Entries supplied -
━━━━━━

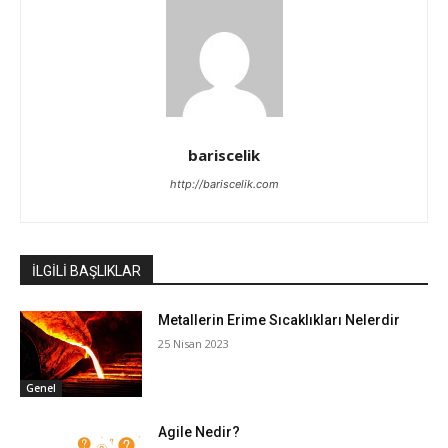
bariscelik
http://bariscelik.com
İLGİLİ BAŞLIKLAR
Metallerin Erime Sıcaklıkları Nelerdir
25 Nisan 2023
Genel
Agile Nedir?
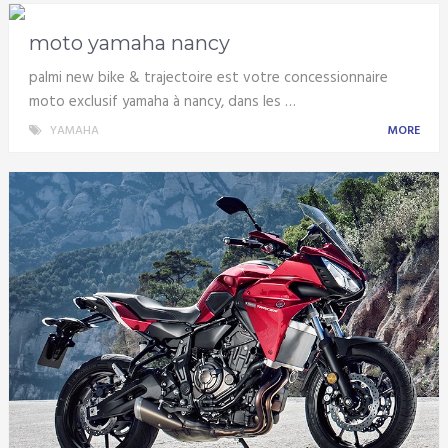
moto yamaha nancy
palmi new bike & trajectoire est votre concessionnaire
moto exclusif yamaha à nancy, dans les …
YAMAHA
MORE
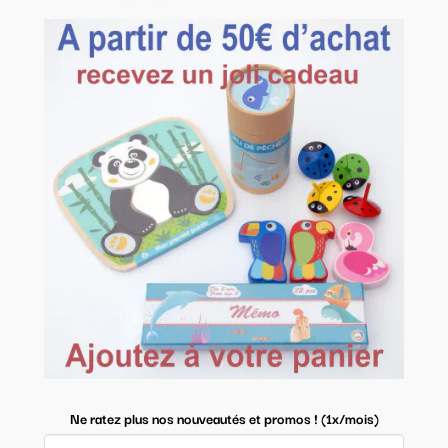
Ne ratez plus nos nouveautés et promos ! (1x/mois)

━━━━━━

Convert every line of text in the material into a JSON list of strings, one string per line, with blank lines omitted. Leave the pictures out of the list.

[
  "bariscelik",
  "http://bariscelik.com",
  "İLGİLİ BAŞLIKLAR",
  "Metallerin Erime Sıcaklıkları Nelerdir",
  "25 Nisan 2023",
  "Genel",
  "Agile Nedir?",
  "moto yamaha nancy",
  "palmi new bike & trajectoire est votre concessionnaire",
  "moto exclusif yamaha à nancy, dans les …",
  "YAMAHA",
  "MORE",
  "Ne ratez plus nos nouveautés et promos ! (1x/mois)"
]